D'habitude, les malades qui allaient à l'hôpital trouvaient un moyen d'envoyer
ces lettres, mais ce ne fut pas le cas. La lettre fut découverte et remise
au commandant Haas. Furieux, il décida de se venger sur le Rabbiner auquel
il venait d'accorder une faveur "Rabbiner Spira, j'ai eu la bonté de
vous laisser cuire vos sales Matsot et vous me récompensez en envoyant une
lettre ingrate et pleine de mensonges!" Le Rav répondit calmement qu'il
ignorait tout de cette lettre, et qu'il n'avait pas participé à son envoi.
"Mais vous êtes le Rabbiner. Si vous ne savez pas qui l'a envoyée, vous
avez les moyens de le découvrir. Si vous ne me révélez pas d'ici vingt-quatre
heures qui est l'auteur de cette lettre, je vous ferai fusiller."
Le Rav de Bluzhev répondit: " Je vous répète que je ne sais rien de cette
lettre. Mais si je le savais, ou si je l'apprenais, je ne vous le dirais pas.
Vous devriez donc me fusiller tout de suite."

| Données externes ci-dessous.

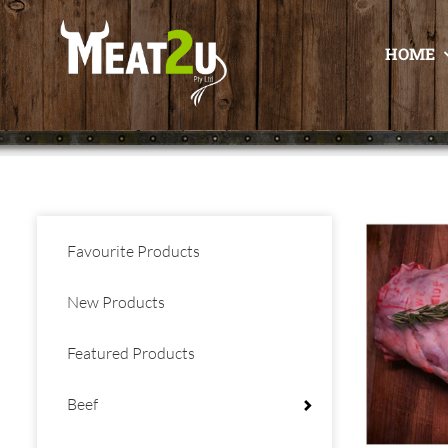
HOME
Favourite Products
New Products
Featured Products
Beef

Haas fit demi-tour. Personne ne sut jamais pourquoi cet assassin notoire n'ajouta
pas une victime à sa liste. Il brisa le four à Matsot d'un coup de botte et
repartit.
Mais les Matsot avaient déjà été cuites.
La question était désormais de savoir comment les partager. L'opinion générale
était qu'il fallait en donner aux adultes auxquels la Torah ordonnait de manger
de la Matsah. Les enfants n'avaient pas ce devoir et ne devaient donc pas
épuiser la maigre réserve de Matsah. Mais une voix s'éleva pour protester,
celle d'une femme.
Dans le camp se trouvait une femme qui s'était occupée de ses deux fils et
de ses trois neveux tout au long de la guerre. Elle venait d'une famille distinguée
qu'elle était loin de déparer.
"Nous devons reconstruire le peuple juif avec nos enfants, objecta-t-elle.
Ce sont justement eux qui doivent recevoir des portions de Matsah, car si
nous sortons un jour de ce Mitsraïm (Egypte), ils représentent notre avenir."
La responsabilité des enfants n'était pas une simple notion théorique pour
elle. Elle avait appris que quelqu'un dans le camp possédait un Tanakh de
Bernfeld avec une traduction en Allemand. Elle l'avait acheté pour trois livres
de pain - une fortune en termes de faim et de souffrances - afin de pouvoir
éduquer ses enfants, comme elle le fit effectivement pendant deux ans. Eloquente,
passionnée, convaincante, elle emporta la décision et par horaat cha'a (décision
exceptionnelle) les enfants reçurent de la Matsah.
En cette nuit de Pessa'h, le Rav de Bluzhev dirigea le Seder pour les enfants
du camp de la mort.
Au lieu de vivre en liberté et d'étudier l'esclavage et la rédemption dans
les livres, ils apprirent, eux qui vivaient dans l'esclavage, l'espoir de
la rédemption et de la liberté.
Il commenta les Quatre Questions pour expliquer l'expérience du camp de concentration.
Il leur dit que le mot "avadim", esclaves, est composé des initiales
de "David ben Yichaï Avdekha Mechi'hékha: David, fils de Jessé, Ton serviteur,
Ton oint".
Il leur dit qu'un jour, ils verraient dans le souvenir de la plus noire des
nuits de l'exil, le prélude à une nouvelle rédemption.
Aujourd'hui, ces enfants, qui avaient étudié sur un Tanakh acheté avec du
pain et mangé des matsot cuites avec des larmes, sont les chefs de la renaissance
de la Torah en Amérique, en Angleterre et en Israël.